したがって、第1の実施形態のパターン欠陥検査方法によれば、パターンの欠陥を迅速かつ適切に検査できる。
(第2の実施形態)
次に、第2の実施形態として、図形の密集度を用いて使用AUを決定する実施形態について説明する。なお、第2の実施形態において、第1の実施形態に対応する構成部については、同一の符号を用いて重複した説明を省略する。図5は、第2の実施形態のパターン欠陥検査システム1を示す図である。
図5に示すように、第2の実施形態のパターン欠陥検査装置100は、第1の実施形態に対して、再フラクチャリング回路300、実AU情報収集回路101、実AU最大公約数演算回路102および最大公約数閾値判定回路103が省略されている。また、第2の実施形態のパターン欠陥検査装置100は、第1の実施形態に対して、図形密度収集回路105が追加されている。
図形密集度収集回路105は、収集経路を通じて外部計算機200から設計データのうちマスク2の各領域におけるパターンの図形密度に相関するデータを収集する。図形密度は、パターンの密集度の一例である。図形密度は、例えば、領域における一定面積当たりのラインアンドスペースの本数であってもよい。また、領域は、パターン群203すなわちチップであってもよい。また、図形密度に相関するデータは、設計データのうち図形密度を算出できるデータであれば具体的な態様は限定されず、例えば、レイアウトデータやチップデータであってもよい。図形密集度収集回路105は、収集された図形密度に相関するデータに基づいて、各領域の図形密度を算出する。
使用AU決定回路104は、各領域の図形密度に基づいて第4アドレスユニットの一例である使用AUを決定し、決定された使用AUを展開回路23に出力する。
図6は、第2の実施形態のパターン欠陥検査方法を示すフローチャートである。先ず、図6に示すように、制御計算機30は、収集経路を通じて外部計算機200から磁気ディスク装置31に設計データのうち図形密度に相関するデータを収集する。そして、図形密集度収集回路105は、収集された図形密度に相関するデータに基づいて各領域の図形密度を算出する(ステップS11)。
図形密度を算出した後、使用AU決定回路104は、各領域の図形密度に基づいて使用AUを決定する(ステップS12)。例えば、使用AU決定回路104は、図形密度が高い領域の使用AUを、図形密度が低い領域の使用AUよりも小さい値に決定する。
使用AUを決定した後は、第1の実施形態と同様に、順に、設計データの収集(ステップS13)と、決定された使用AUを用いたパターンの欠陥検査(ステップS14)とを行う。
第2の実施形態によれば、各領域の図形密度に応じた使用AUを用いて画像データを生成することで、各領域のパターンの寸法を各領域に応じた使用AUで正確に表現できる。これにより、第1の実施形態と同様に、パターンの欠陥を適切に検査できる。

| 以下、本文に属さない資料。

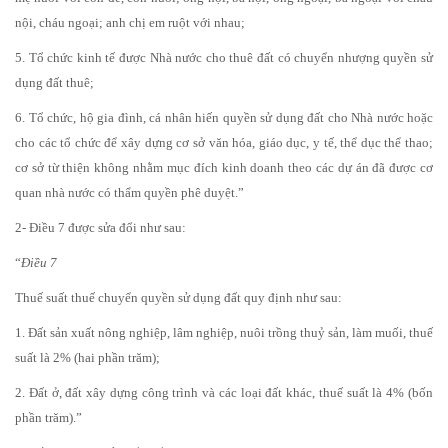
nội, cháu ngoại; anh chị em ruột với nhau;
5. Tổ chức kinh tế được Nhà nước cho thuê đất có chuyển nhượng quyền sử
dụng đất thuê;
6. Tổ chức, hộ gia đình, cá nhân hiến quyền sử dụng đất cho Nhà nước hoặc
cho các tổ chức để xây dựng cơ sở văn hóa, giáo dục, y tế, thể dục thể thao;
cơ sở từ thiện không nhằm mục đích kinh doanh theo các dự án đã được cơ
quan nhà nước có thẩm quyền phê duyệt.”
2- Điều 7 được sửa đổi như sau:
“
Điều 7
Thuế suất thuế chuyển quyền sử dụng đất quy định như sau:
1. Đất sản xuất nông nghiệp, lâm nghiệp, nuôi trồng thuỷ sản, làm muối, thuế
suất là 2% (hai phần trăm);
2. Đất ở, đất xây dựng công trình và các loại đất khác, thuế suất là 4% (bốn
phần trăm).”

パターン欠陥検査システム1の少なくとも一部は、ハードウェアで構成してもよいし、ソフトウェアで構成してもよい。ソフトウェアで構成する場合には、パターン欠陥検査システム1の少なくとも一部の機能を実現するプログラムをフレキシブルディスクやCD−ROM等の記録媒体に収納し、コンピュータに読み込ませて実行させてもよい。記録媒体は、磁気ディスクや光ディスク等の着脱可能なものに限定されず、ハードディスク装置やメモリなどの固定型の記録媒体でもよい。

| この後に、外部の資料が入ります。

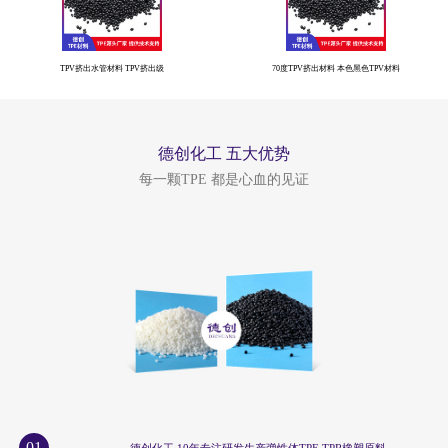
TPV挤出水管材料 TPV挤出级
70度TPV挤出材料 本色黑色TPV材料
德创化工 五大优势
每一颗TPE 都是心血的见证
01
德创化工 10年专注研发生产弹性体TPE TPR橡塑原料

上述の実施形態は、例として提示したものであり、発明の範囲を限定することは意図していない。実施形態は、その他の様々な形態で実施されることが可能であり、発明の要旨を逸脱しない範囲で、種々の省略、置き換え、変更を行うことができる。これら実施形態やその変形は、発明の範囲や要旨に含まれると同様に、特許請求の範囲に記載された発明とその均等の範囲に含まれるものである。
2 マスク
203 チップパターン

Claims (6)

  1. 複数のパターン群を有する検査対象物の設計データのうち、前記設計データ上のパターン群の単位寸法である第1アドレスユニットと、前記パターン群のスケール率とを前記パターン群毎に乗じることで、前記パターン群毎の第2アドレスユニットを算出し、
    前記算出されたパターン群毎の第2アドレスユニットの最大公約数に相当する第3アドレスユニットを算出し、
    前記算出された第3アドレスユニットが閾値より大きい場合に、前記設計データに基づいて、前記第3アドレスユニットを単位寸法とした図形で前記設計データ上のパターン群を表現した画像データを生成し、
    前記生成された画像データに基づいて生成された参照画像と前記検査対象物の光学画像とを比較して前記検査対象物のパターンの欠陥を検査するパターン欠陥検査方法。

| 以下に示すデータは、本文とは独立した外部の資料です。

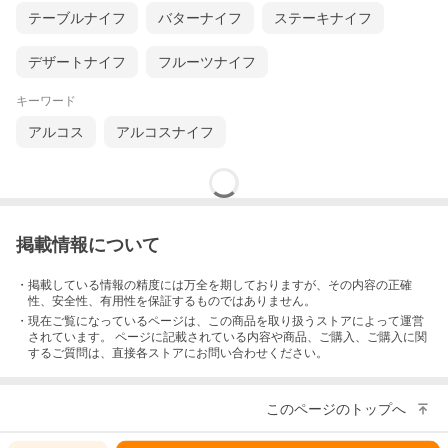
JANコード
テーブルナイフ
バターナイフ
ステーキナイフ
4989082 776774
デザートナイフ
フルーツナイフ
検索用：つばめのマルチバターナイフ スプレッドナイフ つばめのパンナイフシ
リーズ つばめのナイフシリーズ つばめ 燕三条 燕市 新潟県 ジャムナイフ バター
ナイフ 瓶の底まですくえる テーブルナイフ パンナイフ サンドイッチ しなりやす
キーワード
い 特殊ギザ刃加工 塗りやすい プレゼント ギフト 母の日 父の日 誕生日 贈り物
アルコス
アルコスナイフ
かわいい カワイイ 可愛い おしゃれ オシャレ お洒落 ハンドル 木製 欅 けやき ケ
ヤキ 天然木ハンドル すまいる雑貨 アーネスト株式会社 Arnest Inc.
掲載情報について
・掲載している情報の精度には万全を期しておりますが、その内容の正確
性、安全性、有用性を保証するものではありません。
・現在ご覧になっているページは、この
商品
を取り扱うストアによって運営
されています。 ページに記載されている内容
や商品、ご購入
、ご購入に関
するご質問は、直接各ストアにお問い合わせください。
このページのトップへ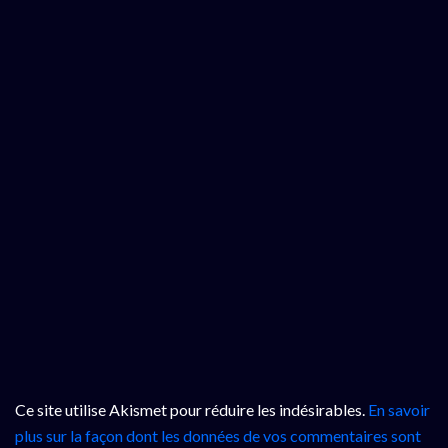
Ce site utilise Akismet pour réduire les indésirables.
En savoir
plus sur la façon dont les données de vos commentaires sont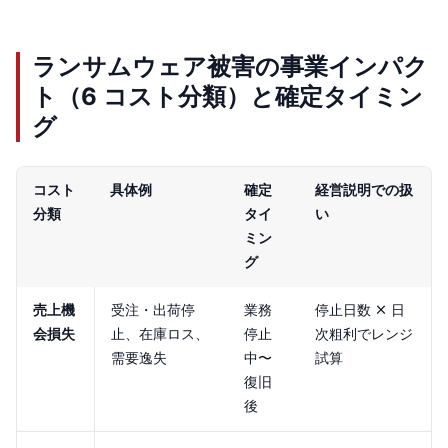
ランサムウェア被害の事業インパク
ト（6 コスト分類）と確定タイミン
グ
コスト
具体例
確定
経営説明での扱
分類
タイ
い
ミン
グ
売上機
受注・出荷停
業務
停止日数 × 日
会損失
止、在庫ロス、
停止
次粗利でレンジ
需要逸失
中〜
試算
復旧
後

  2. 前記算出された第3アドレスユニットが前記閾値以下の場合に、前記パターン群毎の第2アドレスユニットが同一値となるような前記パターン群毎の第1アドレスユニットを有するように前記設計データを変更する請求項1に記載のパターン欠陥検査方法。
  3. 前記同一値は、前記設計データの変更前に算出された前記パターン群毎の第2アドレスユニットの最小値である請求項2に記載のパターン欠陥検査方法。
  4. 前記パターン群毎の第2アドレスユニットは、収集経路を通じて前記設計データを保有する外部装置から収集した前記第1アドレスユニットおよび前記スケール率に基づいて算出し、
    前記画像データは、前記収集経路を通じて前記外部装置から収集した前記設計データに基づいて生成し、
    前記設計データの変更は、前記収集経路上に配置されたデータ変換装置で行う請求項2または3に記載のパターン欠陥検査方法。
  5. パターンを有する検査対象物の設計データに基づいて、前記検査対象物の所定の領域毎の前記パターンの密集度を算出し、
    前記算出されたパターンの密集度に応じて、前記パターンを図形で表現する際の単位寸法である第4アドレスユニットを決定し、
    前記決定された第4アドレスユニットを単位寸法とした図形で前記設計データ上のパターンを表現した画像データを生成し、
    前記生成された画像データに基づいて生成された参照画像と前記検査対象物の光学画像とを比較して前記検査対象物のパターンの欠陥を検査するパターン欠陥検査方法。
  6. 複数のパターン群を有する検査対象物の設計データのうち、前記設計データ上のパターン群の単位寸法である第1アドレスユニットと、前記パターン群のスケール率とを前記パターン群毎に乗じることで、前記パターン群毎の第2アドレスユニットを算出する第1算出部と、
    前記算出されたパターン群毎の第2アドレスユニットの最大公約数に相当する第3アドレスユニットを算出する第2算出部と、
    前記算出された第3アドレスユニットが閾値より大きい場合に、前記設計データに基づいて、前記第3アドレスユニットを単位寸法とした図形で前記設計データ上のパターン群を表現した画像データを生成する生成部と、
    前記生成された画像データに基づいて生成された参照画像と前記検査対象物の光学画像とを比較して前記検査対象物のパターンの欠陥を検査する検査部と、を備えるパターン欠陥検査装置。